Assistant House Speaker Katherine Clark has quietly stopped trading stocks in the months since she violated the Stop Trading on Congressional Knowledge (STOCK) Act, a federal financial conflicts-of-interest and transparency law.
Federal records indicate that Clark — a Massachusetts Democrat and potential successor to House Speaker Nancy Pelosi as Democratic leader — last disclosed stock trades in September 2021.
Those trades involved Clark’s husband, Rodney Dowell, dumping more than two-dozen stocks, including shares in Microsoft, PepsiCo, Starbucks, Visa and Google parent Alphabet. The sales came three weeks after Insider reported Clark failed to properly disclose earlier stocks trades by Dowell worth as much as $285,000.
Since then, Clark and Dowell, who had previously traded stocks regularly, have strictly invested their money in US Treasury notes, purchasing between $450,000 to $1 million worth of the conservative, fixed-income securities, according to congressional filings.
The change in the couple’s investment habits also coincide with a pitched debate on Capitol Hill over whether to ban members of Congress and their spouses from trading individual stocks at all. The Committee on House Administration conducted a public hearing on the matter in April, and lawmakers are actively working to consolidate several bills into one legislative proposal fit for a vote.
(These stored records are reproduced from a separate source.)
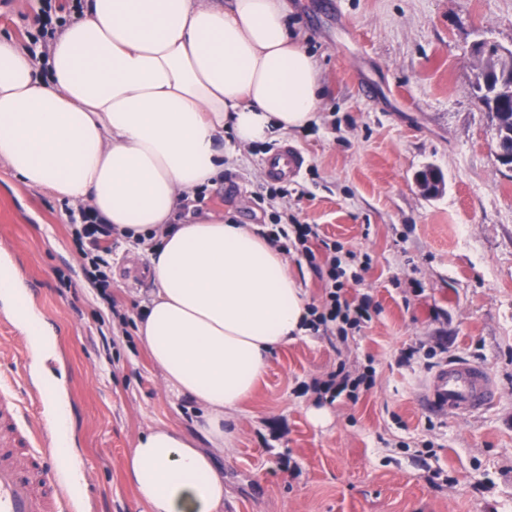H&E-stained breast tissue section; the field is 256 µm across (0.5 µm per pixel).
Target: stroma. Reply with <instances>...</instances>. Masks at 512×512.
I'll list each match as a JSON object with an SVG mask.
<instances>
[{
  "mask_svg": "<svg viewBox=\"0 0 512 512\" xmlns=\"http://www.w3.org/2000/svg\"><path fill=\"white\" fill-rule=\"evenodd\" d=\"M37 11L38 0H0V31L27 46ZM288 27L317 63V120L248 146L225 132L234 160L200 210L258 226L287 211L369 255L345 282L349 297H370L372 320L344 342L308 330L275 350L216 458L224 512H512V171L472 87L477 41L512 48V0H288ZM283 145L305 163L288 196L266 203L262 162ZM429 167L444 177L435 195L417 181ZM67 208L0 160V252L35 288L52 341L31 384L56 380L68 404L84 512H150L123 461L151 427L196 434V407L166 393L144 345L113 320ZM112 256V298L138 317L148 259L120 238ZM0 349V378L16 379L32 350L1 298ZM457 359L490 371L495 400L472 415L427 410L420 389ZM341 363L373 367L372 387L318 400L314 380ZM316 407L325 422L311 420Z\"/></svg>",
  "mask_w": 512,
  "mask_h": 512,
  "instance_id": "1",
  "label": "stroma"
}]
</instances>
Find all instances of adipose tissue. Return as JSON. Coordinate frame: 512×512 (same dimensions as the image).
<instances>
[{"mask_svg": "<svg viewBox=\"0 0 512 512\" xmlns=\"http://www.w3.org/2000/svg\"><path fill=\"white\" fill-rule=\"evenodd\" d=\"M287 17L286 0H85L45 68L0 33V160L148 247L139 336L198 408L197 435L149 429L124 462L151 512H222L224 423L304 331L303 289L257 226L178 218L219 186L225 130L253 144L315 120L319 72Z\"/></svg>", "mask_w": 512, "mask_h": 512, "instance_id": "ef3b65f1", "label": "adipose tissue"}]
</instances>
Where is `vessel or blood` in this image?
Returning <instances> with one entry per match:
<instances>
[{
  "label": "vessel or blood",
  "mask_w": 512,
  "mask_h": 512,
  "mask_svg": "<svg viewBox=\"0 0 512 512\" xmlns=\"http://www.w3.org/2000/svg\"><path fill=\"white\" fill-rule=\"evenodd\" d=\"M303 157L282 146L263 168L273 179L297 176ZM497 395L489 372L474 362L457 360L439 368L421 395L424 407L443 414H476ZM41 403L42 394L32 389L19 396L14 385L0 384V512H83L82 502L63 497L58 486L62 464L48 456L59 436L45 422L31 423L24 415L25 402Z\"/></svg>",
  "instance_id": "b4317fda"
}]
</instances>
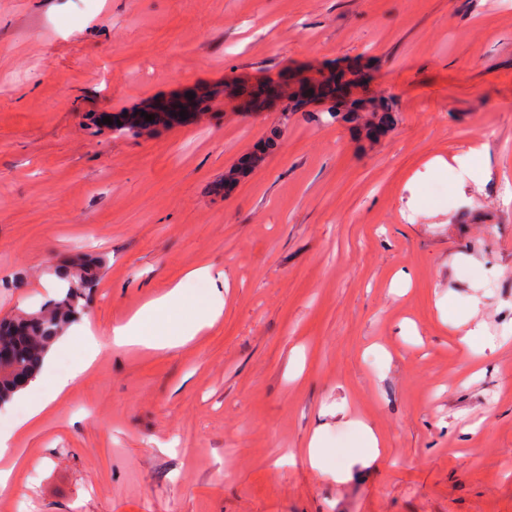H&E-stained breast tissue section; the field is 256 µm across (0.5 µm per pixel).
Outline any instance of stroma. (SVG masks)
<instances>
[{
  "label": "stroma",
  "instance_id": "obj_1",
  "mask_svg": "<svg viewBox=\"0 0 512 512\" xmlns=\"http://www.w3.org/2000/svg\"><path fill=\"white\" fill-rule=\"evenodd\" d=\"M288 70L370 74L393 120L217 93L154 135L90 121ZM78 252L105 345L0 512H512V0H0V319ZM203 265L212 328L107 347Z\"/></svg>",
  "mask_w": 512,
  "mask_h": 512
}]
</instances>
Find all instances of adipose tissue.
<instances>
[{
  "label": "adipose tissue",
  "mask_w": 512,
  "mask_h": 512,
  "mask_svg": "<svg viewBox=\"0 0 512 512\" xmlns=\"http://www.w3.org/2000/svg\"><path fill=\"white\" fill-rule=\"evenodd\" d=\"M224 288L223 274L213 273L211 267L200 266L188 271L166 292L114 325L110 331L111 347L166 351L187 344L223 316ZM187 305L192 307L193 314L190 321L184 322L177 318L176 312ZM73 345L82 348V357L66 370H58L59 351ZM100 348L96 329L89 320H82L52 345L35 379L17 393L16 402L22 414L11 426L0 430V491L8 489L12 466L19 458L15 446L18 435L39 422L52 401L92 367Z\"/></svg>",
  "instance_id": "adipose-tissue-1"
}]
</instances>
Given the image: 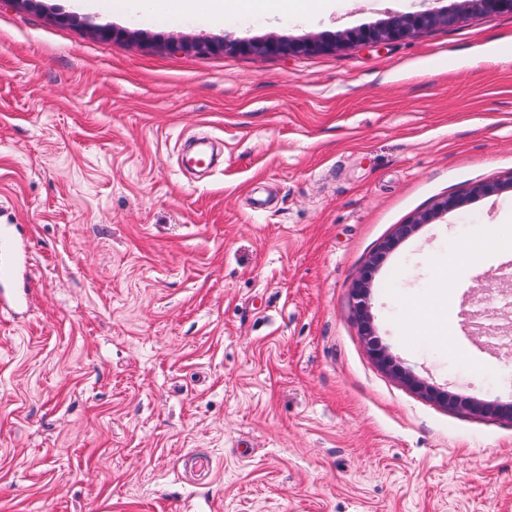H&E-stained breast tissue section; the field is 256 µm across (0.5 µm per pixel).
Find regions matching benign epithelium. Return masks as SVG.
<instances>
[{"label":"benign epithelium","instance_id":"benign-epithelium-1","mask_svg":"<svg viewBox=\"0 0 512 512\" xmlns=\"http://www.w3.org/2000/svg\"><path fill=\"white\" fill-rule=\"evenodd\" d=\"M457 6L443 11H423L412 15L392 16L385 21L360 27L342 33L299 40L248 39L204 41L188 46L177 43L174 49L186 47L199 53H218L232 51L242 55L264 57L270 55H312L336 50L344 45H389L405 40L414 33L432 27H455L463 15L470 11L484 14H512V0H456ZM504 189H512V178L506 182H479L471 186L461 196L446 197L438 200L429 211L415 216L405 224H399L390 238L384 241L368 259L363 273L356 282L353 296L356 300L355 311L370 356L386 373L397 378L412 390L450 408L469 410L485 416L512 420V402L484 403L459 395L450 394L428 385L397 363L375 334L372 317L368 311L367 296L371 284L372 271L380 264L383 254L404 238L412 235L422 224H428L443 214L462 206L470 198L485 196Z\"/></svg>","mask_w":512,"mask_h":512}]
</instances>
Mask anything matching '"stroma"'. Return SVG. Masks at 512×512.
I'll use <instances>...</instances> for the list:
<instances>
[{"mask_svg":"<svg viewBox=\"0 0 512 512\" xmlns=\"http://www.w3.org/2000/svg\"><path fill=\"white\" fill-rule=\"evenodd\" d=\"M454 5L76 26L69 0L0 6V224L20 226L31 285L26 310L0 309V512H512V421L379 368L353 300L396 225L512 177V15L380 49L170 48ZM494 225L512 237V190L417 228L368 305L418 378L512 402V264L444 269ZM442 306L449 341L408 335Z\"/></svg>","mask_w":512,"mask_h":512,"instance_id":"35a3bbf8","label":"stroma"}]
</instances>
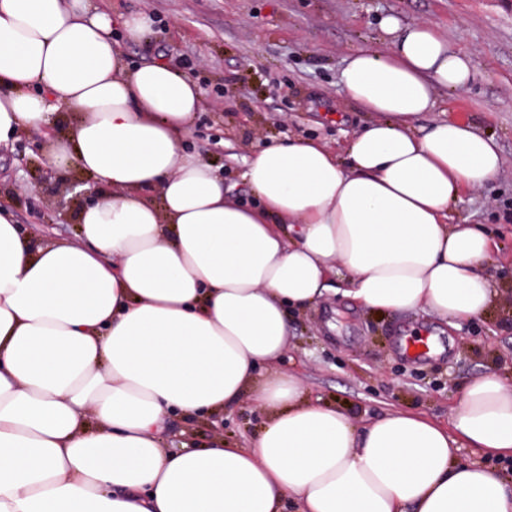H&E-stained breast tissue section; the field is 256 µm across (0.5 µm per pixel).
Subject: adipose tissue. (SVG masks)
<instances>
[{"mask_svg": "<svg viewBox=\"0 0 512 512\" xmlns=\"http://www.w3.org/2000/svg\"><path fill=\"white\" fill-rule=\"evenodd\" d=\"M152 26L95 0H0V147L44 133L56 170L93 179L80 240L33 245L0 205V512H512V483L460 448L512 458V382L471 379L447 423L391 411L356 428L278 365L288 314L331 297L456 326L497 297L495 242L448 221L499 175L495 139L438 92L477 77L426 20H381L343 94L374 119L347 160L312 139L245 159L247 202L182 146L202 105L188 74L128 67L112 42ZM72 120L54 132L58 113ZM249 399L253 447H165L166 420Z\"/></svg>", "mask_w": 512, "mask_h": 512, "instance_id": "adipose-tissue-1", "label": "adipose tissue"}]
</instances>
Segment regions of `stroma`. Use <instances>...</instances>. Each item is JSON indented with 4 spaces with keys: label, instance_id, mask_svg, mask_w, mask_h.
<instances>
[{
    "label": "stroma",
    "instance_id": "stroma-1",
    "mask_svg": "<svg viewBox=\"0 0 512 512\" xmlns=\"http://www.w3.org/2000/svg\"><path fill=\"white\" fill-rule=\"evenodd\" d=\"M101 6L116 17L156 18L134 42L114 29L128 64L194 67L205 105L183 145L216 166L241 196L248 189L237 163L256 150L295 138L338 147L368 123V113L341 93L338 74L356 49L382 47L384 16L432 21L451 47L472 51L476 81L464 92L440 94L435 111L418 124L449 118L498 142L501 173L484 189L462 193L448 218L484 225L498 242L483 267L498 301L485 316L451 328L421 310L380 313L334 297L290 311L284 367L303 378L311 398L343 408L357 425L392 410L444 423L471 378L490 372L512 378V0H101ZM42 140L41 132L28 131L0 151V203L32 239L72 238L79 224L72 176L48 169ZM407 336L432 337L444 350L416 357L403 342ZM263 420L246 400L207 420L172 417L167 445L221 439L245 448Z\"/></svg>",
    "mask_w": 512,
    "mask_h": 512
}]
</instances>
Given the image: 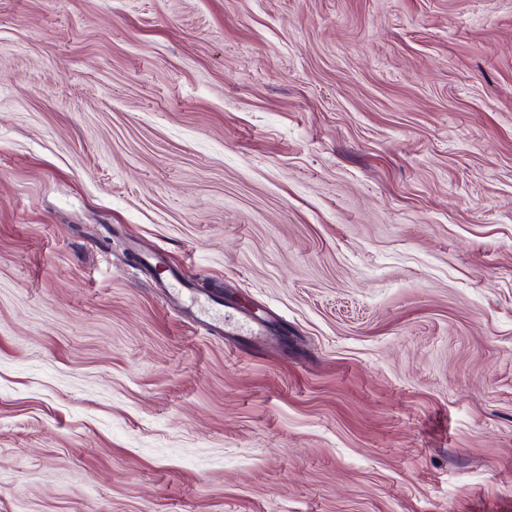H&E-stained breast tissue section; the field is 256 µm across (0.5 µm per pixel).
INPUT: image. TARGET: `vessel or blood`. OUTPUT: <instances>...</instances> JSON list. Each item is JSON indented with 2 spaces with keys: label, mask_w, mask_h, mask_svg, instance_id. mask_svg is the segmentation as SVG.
I'll return each instance as SVG.
<instances>
[{
  "label": "vessel or blood",
  "mask_w": 512,
  "mask_h": 512,
  "mask_svg": "<svg viewBox=\"0 0 512 512\" xmlns=\"http://www.w3.org/2000/svg\"><path fill=\"white\" fill-rule=\"evenodd\" d=\"M165 288L169 301L184 309L191 324L204 328L210 335L227 339L238 336L255 339L264 334L262 323L248 314L226 315L219 312L210 300L196 298L189 284L177 275L169 276Z\"/></svg>",
  "instance_id": "obj_1"
}]
</instances>
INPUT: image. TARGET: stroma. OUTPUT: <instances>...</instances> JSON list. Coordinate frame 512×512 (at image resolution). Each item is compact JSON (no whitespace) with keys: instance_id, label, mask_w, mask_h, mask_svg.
Instances as JSON below:
<instances>
[{"instance_id":"obj_1","label":"stroma","mask_w":512,"mask_h":512,"mask_svg":"<svg viewBox=\"0 0 512 512\" xmlns=\"http://www.w3.org/2000/svg\"><path fill=\"white\" fill-rule=\"evenodd\" d=\"M0 512H512V0H0ZM163 286L166 288L168 300L184 309L190 323L204 328L211 336H221L226 339L249 336L253 340L266 336L263 324L248 314L226 315L219 312L210 299L196 298L193 295L195 291L175 273L170 272Z\"/></svg>"}]
</instances>
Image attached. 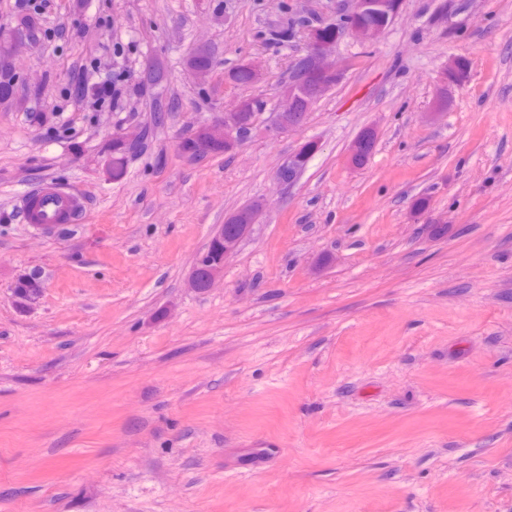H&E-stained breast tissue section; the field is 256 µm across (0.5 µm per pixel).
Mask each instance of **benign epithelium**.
I'll return each instance as SVG.
<instances>
[{"mask_svg": "<svg viewBox=\"0 0 512 512\" xmlns=\"http://www.w3.org/2000/svg\"><path fill=\"white\" fill-rule=\"evenodd\" d=\"M400 7L401 0H352L345 14L349 24L342 35H349L362 43H374L385 35L399 14ZM367 17H373L375 21L367 22ZM304 31L307 43L300 56L302 70L283 84L280 105L271 116L270 130L276 136L299 131L305 125L312 106L344 78V71L337 68L331 59L341 35L334 39H324L320 36V28L313 25L305 26ZM246 109L247 100L241 99L233 108H223L215 113L213 119L197 124L191 133L193 158L197 160L210 156L219 140L224 141L231 150H237L247 139L249 128L254 126V122L243 119ZM374 145L375 135L369 130L353 142L351 158L369 154ZM310 157V146L305 143L278 168V183L288 187L294 184L305 170ZM263 208L260 201L250 203L238 208L225 219V224L217 232L224 248L216 258L204 254L195 262L189 278L190 288L198 292L212 288L223 274L227 257L237 250L259 223Z\"/></svg>", "mask_w": 512, "mask_h": 512, "instance_id": "obj_1", "label": "benign epithelium"}]
</instances>
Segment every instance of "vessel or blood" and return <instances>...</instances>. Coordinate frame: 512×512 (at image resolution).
I'll return each instance as SVG.
<instances>
[{
    "label": "vessel or blood",
    "instance_id": "vessel-or-blood-1",
    "mask_svg": "<svg viewBox=\"0 0 512 512\" xmlns=\"http://www.w3.org/2000/svg\"><path fill=\"white\" fill-rule=\"evenodd\" d=\"M84 209L83 197L78 191L51 182L31 188L19 200L24 223L39 229L80 223Z\"/></svg>",
    "mask_w": 512,
    "mask_h": 512
}]
</instances>
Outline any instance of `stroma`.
Masks as SVG:
<instances>
[{
	"instance_id": "35a3bbf8",
	"label": "stroma",
	"mask_w": 512,
	"mask_h": 512,
	"mask_svg": "<svg viewBox=\"0 0 512 512\" xmlns=\"http://www.w3.org/2000/svg\"><path fill=\"white\" fill-rule=\"evenodd\" d=\"M349 3L0 0L1 28L35 25L0 47V512H512V0H403L378 42L341 40L344 80L274 136L303 41L265 32ZM458 56L467 78L441 90ZM244 61L259 85L229 80ZM117 62L118 102L72 95ZM249 97L266 107L242 146L188 163L180 138ZM147 126L113 179V133ZM44 182L83 194L81 223L21 222ZM255 201L252 234L193 291L219 225ZM34 269L44 292L22 310L12 287ZM310 144H314L317 148V144L315 142H307L303 144L278 168L276 172V179L279 184L289 187L298 180L311 157Z\"/></svg>"
}]
</instances>
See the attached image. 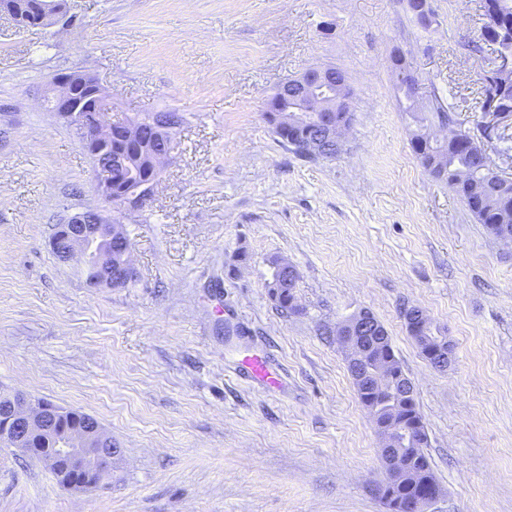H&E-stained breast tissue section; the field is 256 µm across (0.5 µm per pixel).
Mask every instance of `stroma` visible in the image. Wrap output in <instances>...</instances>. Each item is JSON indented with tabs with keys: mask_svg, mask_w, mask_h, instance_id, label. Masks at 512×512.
<instances>
[{
	"mask_svg": "<svg viewBox=\"0 0 512 512\" xmlns=\"http://www.w3.org/2000/svg\"><path fill=\"white\" fill-rule=\"evenodd\" d=\"M67 0L65 25L0 15V392L94 417L122 450L109 485L69 490L0 447V512H386L381 444L336 339L371 311L417 388L437 512H512V243L492 236L413 148L396 94L402 54L428 109L484 145L512 178V120L473 104L491 49L471 47L483 0ZM348 79L342 152L309 161L262 113L277 85L320 67ZM92 75L110 121L176 112L149 200L99 193L74 128L39 106L52 78ZM98 210L132 242L135 277L90 285L50 241ZM298 272L300 313L267 283ZM440 325L432 369L403 307ZM247 354L287 382L237 377ZM272 264L275 271L273 279L268 285L271 298L276 307L282 311H298V308L292 304L293 293L290 292L292 288H295L296 281L293 283V280H291L288 283V277L284 276V268L281 267L280 261L274 259ZM403 319L409 334L414 340L424 348V351L419 347L421 354L427 358L428 364L431 368L442 371L448 367L452 358V345L447 340L446 336L441 333H436L435 336H425L424 331L426 326L433 323L432 319L419 307H408L404 309ZM424 356V358H425ZM425 358V359H426Z\"/></svg>",
	"mask_w": 512,
	"mask_h": 512,
	"instance_id": "stroma-1",
	"label": "stroma"
}]
</instances>
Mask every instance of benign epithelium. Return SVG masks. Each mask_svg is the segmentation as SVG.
I'll return each mask as SVG.
<instances>
[{"instance_id": "7a95c632", "label": "benign epithelium", "mask_w": 512, "mask_h": 512, "mask_svg": "<svg viewBox=\"0 0 512 512\" xmlns=\"http://www.w3.org/2000/svg\"><path fill=\"white\" fill-rule=\"evenodd\" d=\"M58 19L54 0H31L23 15L16 16V21L23 28L51 26ZM495 58L493 69L506 83L512 79V57L497 53ZM335 79L332 72L324 69L314 74L306 73L300 78L282 82L276 90L275 100L294 103L298 112H324L328 115L350 112L351 98L342 91L334 93L326 88V84L335 82ZM42 102L47 111L79 129L80 147L92 161L94 180L107 202L115 198L121 203H143L149 198L171 151L173 124L161 118L153 121L161 146H146L138 155L149 165L150 175L145 180L128 178L117 190L110 160L112 151L108 148L115 128L114 123L106 120L110 98L95 78L88 74H60L49 84ZM323 127L327 128L326 133L314 132L291 143V146L310 158L319 159L323 157L322 142L326 135L336 143V153H341L349 125L326 121ZM51 247L64 263L75 259L85 267L88 262H94L96 277L90 283L95 286L120 288L135 275L131 245L122 226L104 218L98 211L86 210L68 216L53 235ZM403 319L409 334L424 348L431 368L438 371L446 369L452 358V345L440 333L421 335V330L432 323L426 312L419 307H408L404 309ZM336 336L345 350L350 374L363 396L361 403L380 439L385 482L415 480L416 470L395 443L392 431L386 428L383 418L386 403L373 400L374 396L385 393L393 401L409 404L416 394L414 381L408 374L395 370L392 360L370 358L372 351L383 343L379 324L370 311L361 310L339 323ZM65 414L66 410L59 406L39 404L29 397L14 394L9 397L8 405L0 409V441L30 457L34 451L28 447V441L50 429ZM67 437L72 447L59 449V456L66 459L69 470L73 471L72 475L64 478L65 487L83 488L77 472L87 466L97 468L105 478L112 476L114 458L120 449L113 446L112 437L99 423L86 418L81 427L67 433ZM442 497V491L432 489L407 507L392 503L389 512H433V506Z\"/></svg>"}]
</instances>
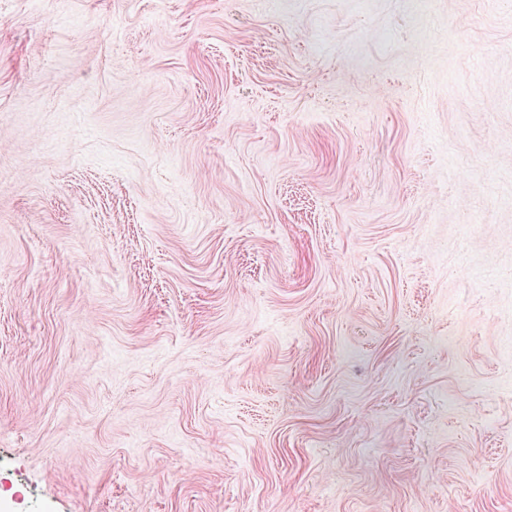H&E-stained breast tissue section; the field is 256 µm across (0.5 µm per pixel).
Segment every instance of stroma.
I'll list each match as a JSON object with an SVG mask.
<instances>
[{
	"label": "stroma",
	"instance_id": "1",
	"mask_svg": "<svg viewBox=\"0 0 512 512\" xmlns=\"http://www.w3.org/2000/svg\"><path fill=\"white\" fill-rule=\"evenodd\" d=\"M0 512H512V0H0Z\"/></svg>",
	"mask_w": 512,
	"mask_h": 512
}]
</instances>
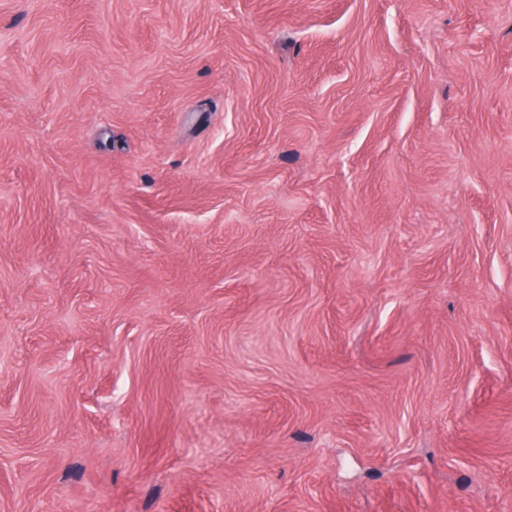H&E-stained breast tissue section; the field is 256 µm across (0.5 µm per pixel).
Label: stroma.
<instances>
[{"label":"stroma","mask_w":512,"mask_h":512,"mask_svg":"<svg viewBox=\"0 0 512 512\" xmlns=\"http://www.w3.org/2000/svg\"><path fill=\"white\" fill-rule=\"evenodd\" d=\"M0 512H512V0H0Z\"/></svg>","instance_id":"stroma-1"}]
</instances>
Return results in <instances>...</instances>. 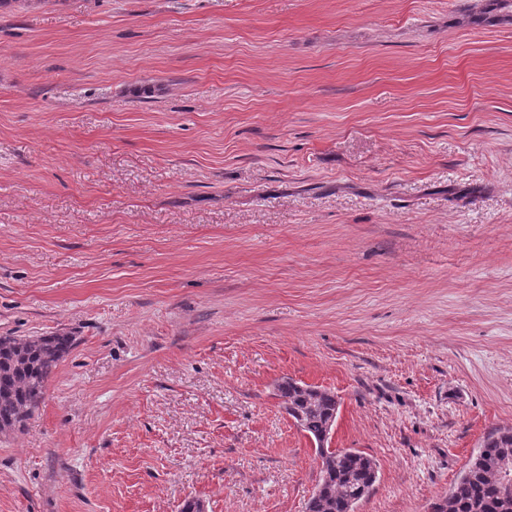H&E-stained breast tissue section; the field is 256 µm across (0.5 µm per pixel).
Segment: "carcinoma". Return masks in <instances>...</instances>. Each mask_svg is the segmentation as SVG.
I'll use <instances>...</instances> for the list:
<instances>
[{"label":"carcinoma","mask_w":512,"mask_h":512,"mask_svg":"<svg viewBox=\"0 0 512 512\" xmlns=\"http://www.w3.org/2000/svg\"><path fill=\"white\" fill-rule=\"evenodd\" d=\"M512 20V0H487L478 21ZM74 337L59 332L18 338L0 336V424L29 417L41 403L46 384L73 347ZM280 407L316 443L321 459L320 479L307 503L308 512H351L352 499L366 497L375 484L376 463L360 451L335 453L322 447L339 408L336 395L326 389L284 380L276 385ZM512 454V430L490 433L481 458L473 459L454 483L438 512H503L502 477L497 462Z\"/></svg>","instance_id":"1"}]
</instances>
Insider’s “Conflicted Congress” project, first published in December, has revealed at least 60 members of Congress and 182 high-ranking congressional staffers who have violated the STOCK Act, and dozens of members personally invest in stocks that conflict with their duties as elected officials.
Clark’s office declined to answer specific questions from Insider about the 5-term congresswoman’s stock investments and whether she supports a congressional stock trade ban for lawmakers and their spouses.
“Assistant Speaker Katherine Clark continues to make every effort to fully and transparently comply with all financial disclosure requirements of members of Congress,” Clark spokesperson Elana Ross wrote in a statement to Insider.
Changing stock-trading behavior
Clark isn’t the only member of Congress to voluntarily change his or her investment behavior since December.
Rep. Peter Welch, a Democrat from Vermont, said he and his wife would stop trading individual stocks after a long history of doing so.
Rep. Josh Gottheimer, a Democrat from New Jersey and one of Congress’ more active stock traders, announced that he would place his stock assets in a “qualified blind trust” — a formal arrangement, requiring congressional approval, in which a lawmaker officially transfers management of their financial assets to an independent trustee.
Congressional guidance suggests the trusts provide the “most comprehensive approach” to avoiding “potential conflicts of interest or the appearance of such conflicts, although they can be costly and time-consuming to establish. As of Monday, Gottheimer’s blind trust had not been formally established, according to congressional records.
Just over half of members of Congress (55%) did not report owning or trading individual stocks in their 2020 annual disclosures, according to an Insider analysis of federal disclosures.
Some opted for broad-based investments such as mutual funds, or conservative holdings like government bonds. A few even said they kept their cash in old-fashioned savings accounts.
But many other lawmakers are active individual stock traders, with some members of Congress or their spouses making dozens, even hundreds of stock trades each year, congressional records indicate.